Every line containing "sistema" should be copied out. Go through the entries and find them.

======== Given data

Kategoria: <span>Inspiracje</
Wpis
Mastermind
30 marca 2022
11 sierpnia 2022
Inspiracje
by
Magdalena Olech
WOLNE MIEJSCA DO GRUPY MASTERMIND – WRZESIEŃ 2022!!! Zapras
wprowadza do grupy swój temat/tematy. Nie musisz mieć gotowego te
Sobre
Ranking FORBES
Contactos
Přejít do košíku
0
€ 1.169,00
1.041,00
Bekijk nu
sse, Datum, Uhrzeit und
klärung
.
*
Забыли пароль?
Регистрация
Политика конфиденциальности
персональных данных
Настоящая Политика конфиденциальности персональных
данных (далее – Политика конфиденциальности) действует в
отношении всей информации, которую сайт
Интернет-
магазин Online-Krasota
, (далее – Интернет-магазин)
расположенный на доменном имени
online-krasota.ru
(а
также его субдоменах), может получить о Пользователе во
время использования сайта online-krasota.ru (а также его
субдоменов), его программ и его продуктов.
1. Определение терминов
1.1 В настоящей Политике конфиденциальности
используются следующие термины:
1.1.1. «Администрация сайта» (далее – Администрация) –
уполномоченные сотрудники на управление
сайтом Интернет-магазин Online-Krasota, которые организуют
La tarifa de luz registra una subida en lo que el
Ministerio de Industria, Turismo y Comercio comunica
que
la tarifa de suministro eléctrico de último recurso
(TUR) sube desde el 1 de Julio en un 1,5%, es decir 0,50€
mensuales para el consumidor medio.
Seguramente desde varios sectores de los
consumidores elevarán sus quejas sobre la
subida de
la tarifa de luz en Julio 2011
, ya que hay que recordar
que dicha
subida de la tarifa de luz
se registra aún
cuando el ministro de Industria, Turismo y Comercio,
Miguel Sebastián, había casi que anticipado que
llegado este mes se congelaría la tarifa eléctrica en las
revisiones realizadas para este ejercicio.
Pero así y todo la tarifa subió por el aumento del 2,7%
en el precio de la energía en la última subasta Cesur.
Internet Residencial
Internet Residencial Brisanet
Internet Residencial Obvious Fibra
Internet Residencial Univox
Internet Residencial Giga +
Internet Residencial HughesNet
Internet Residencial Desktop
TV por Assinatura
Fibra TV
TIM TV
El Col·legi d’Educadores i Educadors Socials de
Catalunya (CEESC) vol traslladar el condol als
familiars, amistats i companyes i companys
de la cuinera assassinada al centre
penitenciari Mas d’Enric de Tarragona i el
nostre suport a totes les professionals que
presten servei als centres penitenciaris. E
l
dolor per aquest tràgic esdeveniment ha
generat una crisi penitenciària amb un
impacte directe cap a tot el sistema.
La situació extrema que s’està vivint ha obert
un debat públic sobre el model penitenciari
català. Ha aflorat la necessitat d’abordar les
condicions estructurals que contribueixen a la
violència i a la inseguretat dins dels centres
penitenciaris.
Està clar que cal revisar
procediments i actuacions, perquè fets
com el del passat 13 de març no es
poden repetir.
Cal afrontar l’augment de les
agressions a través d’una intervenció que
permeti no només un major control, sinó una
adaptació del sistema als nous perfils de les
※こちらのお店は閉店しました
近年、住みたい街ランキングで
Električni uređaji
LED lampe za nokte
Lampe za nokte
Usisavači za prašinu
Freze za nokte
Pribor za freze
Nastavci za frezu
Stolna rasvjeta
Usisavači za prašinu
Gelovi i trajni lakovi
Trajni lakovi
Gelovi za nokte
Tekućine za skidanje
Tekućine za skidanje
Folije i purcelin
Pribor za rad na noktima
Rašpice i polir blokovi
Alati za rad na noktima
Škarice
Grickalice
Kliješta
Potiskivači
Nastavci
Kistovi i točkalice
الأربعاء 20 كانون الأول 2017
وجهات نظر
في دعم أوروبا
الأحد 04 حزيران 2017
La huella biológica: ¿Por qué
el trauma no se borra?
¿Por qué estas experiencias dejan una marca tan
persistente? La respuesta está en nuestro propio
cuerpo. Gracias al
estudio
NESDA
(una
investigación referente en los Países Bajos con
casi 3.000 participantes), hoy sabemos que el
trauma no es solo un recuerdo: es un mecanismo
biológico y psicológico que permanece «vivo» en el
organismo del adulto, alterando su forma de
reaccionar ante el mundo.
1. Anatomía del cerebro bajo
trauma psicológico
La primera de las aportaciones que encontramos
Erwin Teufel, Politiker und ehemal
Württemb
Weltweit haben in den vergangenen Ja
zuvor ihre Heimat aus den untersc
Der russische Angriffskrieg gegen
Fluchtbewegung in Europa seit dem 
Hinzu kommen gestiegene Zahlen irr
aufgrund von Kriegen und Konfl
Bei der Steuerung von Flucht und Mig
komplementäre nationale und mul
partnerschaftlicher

================

*Answer to this problem*:
impacte directe cap a tot el sistema.
adaptació del sistema als nous perfils de les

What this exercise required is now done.